Dial-up Connection(TCP/IP Connection)
• Today’s graphical World Wide Web browsers provide easier access with multimedia sound and pictures. • The major difference between Shell and TCP/IP account is that, Shell account can only display text and does not support graphics display, whereas TCP/IP can display both. • Hence it is more popular Internet connection. Shell accounts are slowly phasing out from the Internet scenario.
• ISDN (Integrated Services Digital Network) offers Internet connectivity at speeds of up to 128 Kbps through the use of digital phone lines. • ISDN is a dial-up service that has been provided by telephone companies. • This line combines two 64 Kbps channels to offer 128 Kbps band width broken into three bands: one band for the ringing signal of your phone, one band for your telephone conversation, and one band for data.
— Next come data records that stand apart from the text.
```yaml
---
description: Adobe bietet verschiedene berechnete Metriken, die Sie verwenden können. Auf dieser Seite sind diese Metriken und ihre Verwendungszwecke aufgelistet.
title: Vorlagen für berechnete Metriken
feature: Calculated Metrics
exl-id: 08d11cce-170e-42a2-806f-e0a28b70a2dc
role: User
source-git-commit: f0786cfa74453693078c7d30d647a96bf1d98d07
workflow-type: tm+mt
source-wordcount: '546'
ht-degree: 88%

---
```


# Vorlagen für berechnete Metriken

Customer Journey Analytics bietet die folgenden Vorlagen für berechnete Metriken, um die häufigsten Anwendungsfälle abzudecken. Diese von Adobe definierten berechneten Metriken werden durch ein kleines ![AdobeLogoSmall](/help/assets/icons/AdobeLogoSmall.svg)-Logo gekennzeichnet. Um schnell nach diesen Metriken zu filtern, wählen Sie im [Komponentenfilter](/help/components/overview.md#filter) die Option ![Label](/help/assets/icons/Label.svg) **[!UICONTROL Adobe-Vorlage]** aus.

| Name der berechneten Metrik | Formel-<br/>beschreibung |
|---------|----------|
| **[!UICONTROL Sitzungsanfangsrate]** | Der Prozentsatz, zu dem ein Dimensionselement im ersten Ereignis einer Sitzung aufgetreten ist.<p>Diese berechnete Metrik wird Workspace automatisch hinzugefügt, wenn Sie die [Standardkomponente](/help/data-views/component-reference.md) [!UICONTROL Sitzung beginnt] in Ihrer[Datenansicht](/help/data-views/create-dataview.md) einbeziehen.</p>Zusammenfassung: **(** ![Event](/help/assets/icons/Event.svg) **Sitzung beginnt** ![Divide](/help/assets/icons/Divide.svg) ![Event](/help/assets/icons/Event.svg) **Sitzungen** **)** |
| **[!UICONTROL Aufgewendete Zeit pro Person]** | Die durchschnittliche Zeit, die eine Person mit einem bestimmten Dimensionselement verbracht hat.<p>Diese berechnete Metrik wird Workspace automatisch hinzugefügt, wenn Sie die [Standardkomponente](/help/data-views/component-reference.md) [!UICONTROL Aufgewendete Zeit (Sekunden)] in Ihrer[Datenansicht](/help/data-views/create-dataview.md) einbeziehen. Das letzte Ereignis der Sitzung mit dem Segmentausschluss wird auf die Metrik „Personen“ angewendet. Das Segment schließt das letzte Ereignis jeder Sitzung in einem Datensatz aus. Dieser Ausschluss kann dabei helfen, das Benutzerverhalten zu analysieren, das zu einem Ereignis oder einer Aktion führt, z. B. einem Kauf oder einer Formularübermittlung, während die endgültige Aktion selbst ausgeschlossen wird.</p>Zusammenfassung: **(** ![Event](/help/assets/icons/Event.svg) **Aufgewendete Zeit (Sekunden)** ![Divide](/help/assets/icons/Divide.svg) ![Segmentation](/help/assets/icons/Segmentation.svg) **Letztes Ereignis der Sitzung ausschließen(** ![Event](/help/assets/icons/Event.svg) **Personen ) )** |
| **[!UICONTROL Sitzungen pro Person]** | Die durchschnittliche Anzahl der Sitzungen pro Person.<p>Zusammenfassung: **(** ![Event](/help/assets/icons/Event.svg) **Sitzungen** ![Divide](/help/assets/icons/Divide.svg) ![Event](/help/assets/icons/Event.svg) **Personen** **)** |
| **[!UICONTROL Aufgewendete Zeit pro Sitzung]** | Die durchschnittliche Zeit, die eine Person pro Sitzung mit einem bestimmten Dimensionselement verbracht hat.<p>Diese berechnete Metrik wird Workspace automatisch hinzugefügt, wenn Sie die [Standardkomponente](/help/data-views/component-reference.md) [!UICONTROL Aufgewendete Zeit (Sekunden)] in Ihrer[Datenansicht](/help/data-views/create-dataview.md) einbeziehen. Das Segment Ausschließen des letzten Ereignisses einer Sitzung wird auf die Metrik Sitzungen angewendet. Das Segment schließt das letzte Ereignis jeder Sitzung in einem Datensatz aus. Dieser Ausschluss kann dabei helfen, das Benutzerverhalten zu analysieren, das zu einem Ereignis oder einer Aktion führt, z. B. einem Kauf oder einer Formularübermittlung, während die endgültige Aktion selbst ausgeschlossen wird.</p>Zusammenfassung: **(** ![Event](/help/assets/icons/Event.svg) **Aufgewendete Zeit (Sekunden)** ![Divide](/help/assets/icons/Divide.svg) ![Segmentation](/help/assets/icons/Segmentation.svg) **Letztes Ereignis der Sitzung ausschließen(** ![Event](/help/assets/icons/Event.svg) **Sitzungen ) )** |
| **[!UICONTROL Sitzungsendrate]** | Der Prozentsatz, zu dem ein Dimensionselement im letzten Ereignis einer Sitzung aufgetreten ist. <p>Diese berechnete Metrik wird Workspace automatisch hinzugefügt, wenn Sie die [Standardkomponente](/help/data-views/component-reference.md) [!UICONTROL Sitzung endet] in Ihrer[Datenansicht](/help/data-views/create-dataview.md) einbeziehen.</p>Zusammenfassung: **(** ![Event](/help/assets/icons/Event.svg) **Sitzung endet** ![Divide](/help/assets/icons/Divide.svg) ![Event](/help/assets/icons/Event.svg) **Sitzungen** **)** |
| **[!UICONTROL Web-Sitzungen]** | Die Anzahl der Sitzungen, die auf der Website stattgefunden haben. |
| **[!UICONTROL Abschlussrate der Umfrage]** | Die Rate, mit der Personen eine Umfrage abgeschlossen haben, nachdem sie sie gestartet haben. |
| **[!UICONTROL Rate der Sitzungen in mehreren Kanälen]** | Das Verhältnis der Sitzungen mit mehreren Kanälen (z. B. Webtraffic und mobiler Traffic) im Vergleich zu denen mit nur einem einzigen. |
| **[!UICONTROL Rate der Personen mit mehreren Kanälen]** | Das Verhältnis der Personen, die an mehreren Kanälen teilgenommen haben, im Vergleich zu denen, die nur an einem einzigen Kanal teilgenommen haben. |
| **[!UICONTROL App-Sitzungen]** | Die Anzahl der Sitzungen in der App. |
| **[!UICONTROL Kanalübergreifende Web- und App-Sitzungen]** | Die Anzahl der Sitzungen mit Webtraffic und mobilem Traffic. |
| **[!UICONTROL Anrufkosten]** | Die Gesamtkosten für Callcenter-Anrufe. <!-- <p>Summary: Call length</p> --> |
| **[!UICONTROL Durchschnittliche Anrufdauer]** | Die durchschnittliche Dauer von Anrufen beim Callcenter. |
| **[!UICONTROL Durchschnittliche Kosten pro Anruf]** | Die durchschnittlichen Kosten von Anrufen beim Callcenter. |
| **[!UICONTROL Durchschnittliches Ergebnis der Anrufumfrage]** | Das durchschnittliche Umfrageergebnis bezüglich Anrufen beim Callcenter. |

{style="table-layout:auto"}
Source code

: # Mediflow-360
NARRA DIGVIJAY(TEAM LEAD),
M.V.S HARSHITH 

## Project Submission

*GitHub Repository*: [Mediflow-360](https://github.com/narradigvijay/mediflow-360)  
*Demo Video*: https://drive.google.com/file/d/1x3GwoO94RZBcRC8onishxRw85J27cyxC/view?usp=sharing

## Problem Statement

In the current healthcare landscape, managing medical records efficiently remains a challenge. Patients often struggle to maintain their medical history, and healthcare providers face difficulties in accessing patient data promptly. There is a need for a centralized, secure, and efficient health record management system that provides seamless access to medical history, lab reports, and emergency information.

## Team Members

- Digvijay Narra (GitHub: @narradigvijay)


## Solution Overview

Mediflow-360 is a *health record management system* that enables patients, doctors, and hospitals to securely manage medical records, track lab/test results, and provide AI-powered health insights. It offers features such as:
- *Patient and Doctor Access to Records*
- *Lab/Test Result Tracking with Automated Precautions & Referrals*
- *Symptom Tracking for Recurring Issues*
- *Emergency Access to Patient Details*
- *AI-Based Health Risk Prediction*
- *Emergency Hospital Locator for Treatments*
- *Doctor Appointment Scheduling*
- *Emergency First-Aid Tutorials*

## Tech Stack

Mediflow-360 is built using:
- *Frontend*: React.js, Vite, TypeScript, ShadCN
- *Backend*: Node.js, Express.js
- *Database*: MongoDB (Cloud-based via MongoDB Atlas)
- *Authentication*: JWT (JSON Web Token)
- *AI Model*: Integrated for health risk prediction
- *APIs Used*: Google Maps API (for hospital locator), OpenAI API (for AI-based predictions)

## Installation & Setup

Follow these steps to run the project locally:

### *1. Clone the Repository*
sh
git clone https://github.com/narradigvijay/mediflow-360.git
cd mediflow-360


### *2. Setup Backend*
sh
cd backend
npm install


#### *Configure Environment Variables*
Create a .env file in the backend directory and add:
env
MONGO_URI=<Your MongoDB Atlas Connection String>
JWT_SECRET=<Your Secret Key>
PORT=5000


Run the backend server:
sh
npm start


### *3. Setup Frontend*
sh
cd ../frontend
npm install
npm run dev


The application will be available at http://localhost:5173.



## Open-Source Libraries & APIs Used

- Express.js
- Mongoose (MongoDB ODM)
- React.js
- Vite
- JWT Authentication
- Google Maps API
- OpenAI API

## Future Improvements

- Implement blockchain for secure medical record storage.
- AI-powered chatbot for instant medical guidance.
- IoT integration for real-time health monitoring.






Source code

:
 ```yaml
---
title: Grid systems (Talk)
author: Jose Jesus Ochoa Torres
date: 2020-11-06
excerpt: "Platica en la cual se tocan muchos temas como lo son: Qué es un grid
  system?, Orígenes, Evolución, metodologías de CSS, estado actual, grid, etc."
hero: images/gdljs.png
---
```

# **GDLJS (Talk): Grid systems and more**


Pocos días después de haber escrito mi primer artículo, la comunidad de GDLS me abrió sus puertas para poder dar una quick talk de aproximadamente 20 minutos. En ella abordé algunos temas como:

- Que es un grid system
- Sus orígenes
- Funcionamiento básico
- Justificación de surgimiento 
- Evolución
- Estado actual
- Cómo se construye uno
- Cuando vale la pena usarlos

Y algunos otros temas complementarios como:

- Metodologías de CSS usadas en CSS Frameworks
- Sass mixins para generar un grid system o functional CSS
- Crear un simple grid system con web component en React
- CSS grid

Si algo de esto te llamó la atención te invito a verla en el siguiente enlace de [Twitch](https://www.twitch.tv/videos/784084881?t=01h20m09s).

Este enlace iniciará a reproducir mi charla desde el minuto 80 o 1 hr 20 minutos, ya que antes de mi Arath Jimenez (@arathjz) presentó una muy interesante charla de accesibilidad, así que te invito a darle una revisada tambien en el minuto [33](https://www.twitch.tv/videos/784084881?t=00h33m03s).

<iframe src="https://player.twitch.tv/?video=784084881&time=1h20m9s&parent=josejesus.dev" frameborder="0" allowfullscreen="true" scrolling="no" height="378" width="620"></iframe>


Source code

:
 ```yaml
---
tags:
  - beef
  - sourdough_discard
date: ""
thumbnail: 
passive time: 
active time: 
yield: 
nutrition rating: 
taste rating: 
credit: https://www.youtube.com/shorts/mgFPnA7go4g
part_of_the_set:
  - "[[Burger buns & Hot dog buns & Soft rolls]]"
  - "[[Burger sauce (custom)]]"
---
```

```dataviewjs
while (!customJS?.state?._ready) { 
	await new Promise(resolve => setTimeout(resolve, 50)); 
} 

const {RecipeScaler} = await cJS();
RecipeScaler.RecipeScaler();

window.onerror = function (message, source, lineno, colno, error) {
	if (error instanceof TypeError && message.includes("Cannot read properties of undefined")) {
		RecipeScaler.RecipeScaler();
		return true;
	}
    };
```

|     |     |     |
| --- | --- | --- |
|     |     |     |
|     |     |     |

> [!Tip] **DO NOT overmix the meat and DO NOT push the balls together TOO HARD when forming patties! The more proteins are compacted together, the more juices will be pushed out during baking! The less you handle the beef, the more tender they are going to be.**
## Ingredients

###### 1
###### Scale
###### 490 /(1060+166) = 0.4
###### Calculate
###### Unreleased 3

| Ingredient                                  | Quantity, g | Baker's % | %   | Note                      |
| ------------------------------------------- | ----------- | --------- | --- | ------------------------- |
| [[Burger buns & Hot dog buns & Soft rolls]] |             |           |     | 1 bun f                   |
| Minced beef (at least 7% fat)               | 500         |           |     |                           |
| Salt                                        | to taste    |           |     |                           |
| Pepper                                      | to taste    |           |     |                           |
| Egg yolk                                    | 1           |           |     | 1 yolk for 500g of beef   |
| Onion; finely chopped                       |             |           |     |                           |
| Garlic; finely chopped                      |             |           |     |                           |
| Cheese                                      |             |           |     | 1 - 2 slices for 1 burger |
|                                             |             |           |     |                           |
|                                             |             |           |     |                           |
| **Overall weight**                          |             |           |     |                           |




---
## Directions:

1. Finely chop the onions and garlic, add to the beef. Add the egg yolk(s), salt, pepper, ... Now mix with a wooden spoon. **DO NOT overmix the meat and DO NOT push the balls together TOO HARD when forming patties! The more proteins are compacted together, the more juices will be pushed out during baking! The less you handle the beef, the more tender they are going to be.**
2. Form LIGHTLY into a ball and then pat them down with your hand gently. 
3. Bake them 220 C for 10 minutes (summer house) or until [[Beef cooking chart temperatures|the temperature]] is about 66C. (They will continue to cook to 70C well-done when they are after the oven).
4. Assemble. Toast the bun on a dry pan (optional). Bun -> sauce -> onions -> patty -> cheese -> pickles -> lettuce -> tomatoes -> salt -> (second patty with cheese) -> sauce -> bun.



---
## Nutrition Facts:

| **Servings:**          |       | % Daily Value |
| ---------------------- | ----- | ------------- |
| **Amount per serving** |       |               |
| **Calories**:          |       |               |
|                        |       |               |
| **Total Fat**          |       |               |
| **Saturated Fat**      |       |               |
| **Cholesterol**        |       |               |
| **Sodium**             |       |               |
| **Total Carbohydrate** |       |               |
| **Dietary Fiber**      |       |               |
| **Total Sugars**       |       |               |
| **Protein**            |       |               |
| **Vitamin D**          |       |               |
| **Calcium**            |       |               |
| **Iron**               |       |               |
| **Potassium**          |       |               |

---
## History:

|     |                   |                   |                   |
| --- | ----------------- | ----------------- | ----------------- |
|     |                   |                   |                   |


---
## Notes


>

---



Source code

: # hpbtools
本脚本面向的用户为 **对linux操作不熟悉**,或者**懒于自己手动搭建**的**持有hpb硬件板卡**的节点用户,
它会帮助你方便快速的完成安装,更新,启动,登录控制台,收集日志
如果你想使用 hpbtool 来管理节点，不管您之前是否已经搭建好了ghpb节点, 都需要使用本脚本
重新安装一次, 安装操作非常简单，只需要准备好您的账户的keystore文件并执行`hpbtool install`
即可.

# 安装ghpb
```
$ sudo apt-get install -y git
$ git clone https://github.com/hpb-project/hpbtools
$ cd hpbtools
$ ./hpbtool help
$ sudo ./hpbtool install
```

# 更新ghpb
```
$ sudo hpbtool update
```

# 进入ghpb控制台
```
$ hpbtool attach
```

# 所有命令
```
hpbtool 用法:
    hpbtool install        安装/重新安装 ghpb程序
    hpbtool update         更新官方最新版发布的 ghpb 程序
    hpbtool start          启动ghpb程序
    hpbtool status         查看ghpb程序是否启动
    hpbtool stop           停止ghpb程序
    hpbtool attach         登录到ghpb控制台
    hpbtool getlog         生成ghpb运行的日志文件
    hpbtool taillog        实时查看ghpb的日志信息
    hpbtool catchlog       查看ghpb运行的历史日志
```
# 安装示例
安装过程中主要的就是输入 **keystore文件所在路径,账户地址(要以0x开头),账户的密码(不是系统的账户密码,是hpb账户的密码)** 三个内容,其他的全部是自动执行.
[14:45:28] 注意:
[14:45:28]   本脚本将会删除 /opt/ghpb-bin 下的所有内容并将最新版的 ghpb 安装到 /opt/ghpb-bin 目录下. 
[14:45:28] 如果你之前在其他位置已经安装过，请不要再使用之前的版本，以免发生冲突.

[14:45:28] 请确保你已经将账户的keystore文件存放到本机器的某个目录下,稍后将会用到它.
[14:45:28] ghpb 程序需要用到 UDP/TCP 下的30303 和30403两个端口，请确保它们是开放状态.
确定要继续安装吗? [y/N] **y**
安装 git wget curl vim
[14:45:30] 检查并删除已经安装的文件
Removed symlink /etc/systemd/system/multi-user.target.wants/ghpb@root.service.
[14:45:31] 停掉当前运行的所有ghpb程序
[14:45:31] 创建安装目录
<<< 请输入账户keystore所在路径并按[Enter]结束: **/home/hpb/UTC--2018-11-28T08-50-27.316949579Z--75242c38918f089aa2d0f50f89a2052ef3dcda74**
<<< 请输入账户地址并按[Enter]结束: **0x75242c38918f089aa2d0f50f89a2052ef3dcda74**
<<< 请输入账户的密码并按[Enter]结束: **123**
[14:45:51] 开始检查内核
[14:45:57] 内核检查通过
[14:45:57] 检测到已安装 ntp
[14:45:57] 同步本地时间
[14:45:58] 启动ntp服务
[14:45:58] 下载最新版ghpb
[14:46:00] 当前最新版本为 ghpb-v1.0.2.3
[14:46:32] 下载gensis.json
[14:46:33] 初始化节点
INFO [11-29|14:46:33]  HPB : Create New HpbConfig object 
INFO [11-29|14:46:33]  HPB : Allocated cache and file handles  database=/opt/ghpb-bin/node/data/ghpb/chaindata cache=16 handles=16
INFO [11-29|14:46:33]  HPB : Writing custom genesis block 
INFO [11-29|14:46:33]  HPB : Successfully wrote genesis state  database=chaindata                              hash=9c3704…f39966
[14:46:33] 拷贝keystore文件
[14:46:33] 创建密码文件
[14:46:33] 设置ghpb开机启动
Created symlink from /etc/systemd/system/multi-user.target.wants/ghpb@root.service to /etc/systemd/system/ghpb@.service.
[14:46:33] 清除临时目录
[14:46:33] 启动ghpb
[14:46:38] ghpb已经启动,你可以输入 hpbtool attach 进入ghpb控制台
Direct Connection (Leased Line & DSL))
• Leased connection is also known as direct Internet access or Level Three connection. • It is the secure, dedicated and most expensive, level of Internet connection. • With leased connection, your computer is dedicatedly and directly connected to the Internet using high speed transmission lines. • It is on-line twenty-four hours a day, seven days a week. • Leased Internet connections are limited to large corporations and universities who could afford the cost.